For those unfamiliar, Garmin is one of the leading manufacturers of global positioning system (GPS) devices worldwide. The company sells products in 4 segments. Automotive, which consists of in-dash or mounted units in vehicles, accounts for 59% of revenues, although only 8% of operating profits. The Outdoor/Fitness segment, consisting mainly of Garmin's handheld personal navigation devices (PNDs), contributes 18% of revenue and 49% of profits. The Aviation unit, which builds devices for use in aircraft cockpits, delivers 14% of sales and 25% of income. Lastly, the Marine unit, which produces positioning systems for water bound vessels, contributed 9% of sales and 18% of profits.

The GPS market a few years ago was a very fast grower - Garmin between 2004 and 2008 delivered impressive annualized growth of over 50% for both sales and profits. This growth was capitalized by the few dedicated providers of devices, most prominently Garmin and competitor TomTom. However, the competitive picture is vastly different today than it was even back in 2007. While the GPS market should still benefit from healthy growth (unit sales are predicted to triple 2008 levels in 3 years), there is voracious competition that will limit the profits for all. GPS is almost a commoditized feature in small consumer electronics now. Not only does Garmin compete with TomTom and Magellan, but also devices from big consumer electronics makers like Sony (SNE) and LG Electronics, as well as many bargain bin Asian electronics brands overseas. Perhaps most concerning is the trend towards GPS features in so-called "smartphones". The features and implementation in Apple's (AAPL) iPhone or Palm's (PALM) Pre are (or will soon be) virtually identical to the handheld or car mounted units produced by Garmin. Competition is most evident in gross margins, and here a very stark degradation can be seen:

Garmin's Gross Margin

TTM: 43.8%

2008: 44.5%

2007: 46%

2006: 49.7%

2005: 52.1%

2004: 53.9%

To combat these threats, Garmin has been developing its own entry into the phone space, the nüvifone. While MagicDiligence sees why the company would take this route, the chances for success are pretty slim, especially going up against established and popular competitors like the iPhone, Blackberry (RIMM), and now Palm and Google (GOOG) Android phones. Execution is also in question, as the nüvifone has already been pushed back almost a year now.
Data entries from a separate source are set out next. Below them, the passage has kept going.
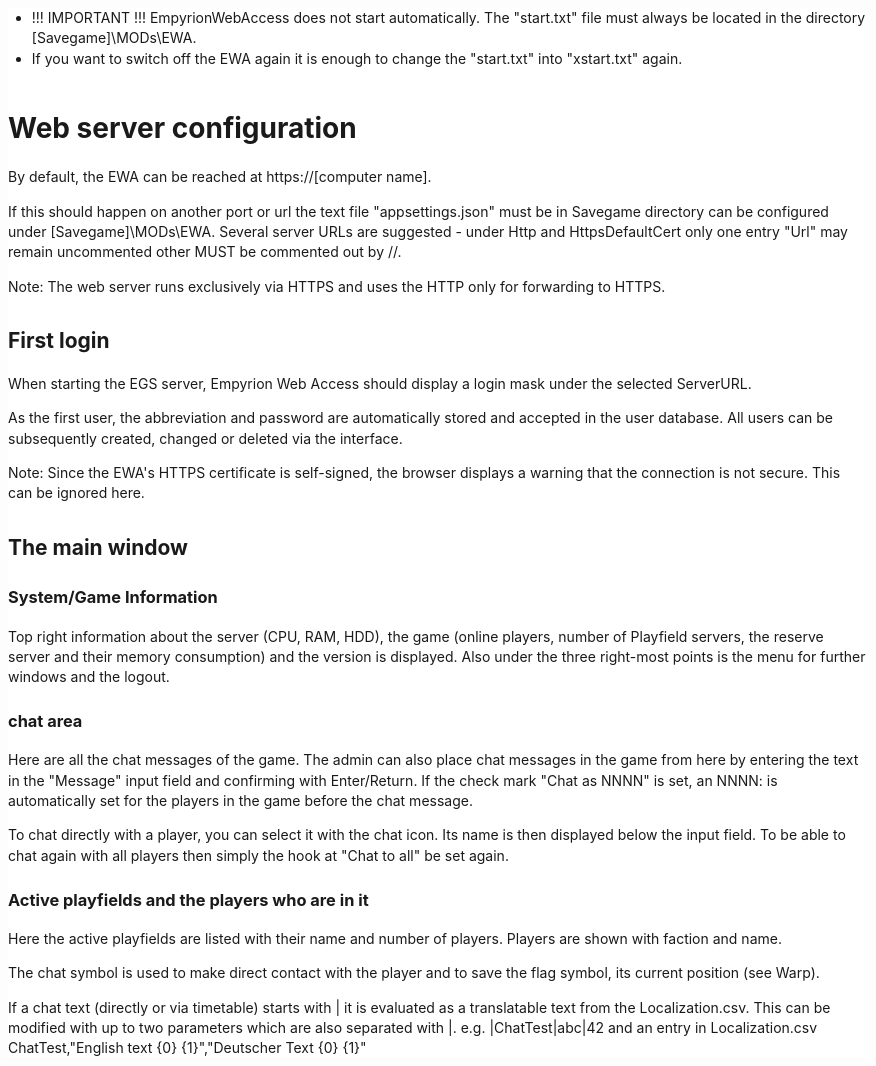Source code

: * !!! IMPORTANT !!! EmpyrionWebAccess does not start automatically. The "start.txt" file must always be located in the directory \[Savegame\]\\MODs\\EWA.
* If you want to switch off the EWA again it is enough to change the "start.txt" into "xstart.txt" again.


# Web server configuration
By default, the EWA can be reached at https://\[computer name\].

If this should happen on another port or url the text file "appsettings.json" must be in
Savegame directory can be configured under \[Savegame\]\\MODs\\EWA.
Several server URLs are suggested - under Http and HttpsDefaultCert only one entry "Url" may remain uncommented
other MUST be commented out by //.

Note: The web server runs exclusively via HTTPS and uses the HTTP only for forwarding to HTTPS.

## First login
When starting the EGS server, Empyrion Web Access should display a login mask under the selected ServerURL.

As the first user, the abbreviation and password are automatically stored and accepted in the user database. All users can be subsequently created, changed or deleted via the interface.

Note: Since the EWA's HTTPS certificate is self-signed, the browser displays a warning that the connection is not secure. This can be ignored here.
## The main window
### System/Game Information
Top right information about the server (CPU, RAM, HDD), the game (online players, number of Playfield servers, the reserve server and their memory consumption) and the version is displayed.
Also under the three right-most points is the menu for further windows and the logout.

### chat area
Here are all the chat messages of the game. The admin can also place chat messages in the game from here by entering the text in the "Message" input field and confirming with Enter/Return. If the check mark "Chat as NNNN" is set, an NNNN: is automatically set for the players in the game before the chat message.

To chat directly with a player, you can select it with the chat icon. Its name is then displayed below the input field. To be able to chat again with all players then simply the hook at "Chat to all" be set again.

### Active playfields and the players who are in it
Here the active playfields are listed with their name and number of players.
Players are shown with faction and name.

The chat symbol is used to make direct contact with the player and to save the flag symbol, its current position (see Warp).

If a chat text (directly or via timetable) starts with | it is evaluated as a translatable text from the Localization.csv. This can be modified with up to two parameters which are also separated with |.
e.g. |ChatTest|abc|42
and an entry in Localization.csv
ChatTest,"English text {0} {1}","Deutscher Text {0} {1}"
For these competitive reasons, MagicDiligence cannot recommend Garmin as a Top Buy. In fact, I don't recommend MFI investors consider Garmin as a holding. The future is just too cloudy here, the competition too strong.

It's too bad, too, because Garmin has a lot of good qualities. The company is very financially strong, with a huge cash chest of $940 million with no debt. It is one of the few high tech companies that pays a dividend, in fact a pretty substantial 3.4% yield at the time of this writing. Free cash flow margin has routinely come in above 20%, which is exceptional, and return on capital on both a normal (48%) and MFI basis (73%) remains excellent. Co-founder, CEO, and Chairman Min Kao owns a massive 22% of his company, and his executive bench is experienced and deep.

In any other, less competitive market, Garmin would be an easy recommendation. In the fast moving and highly competitive GPS market, however, today's valuation does not look unduly cheap.

Steve owns no position in any stocks discussed in this article.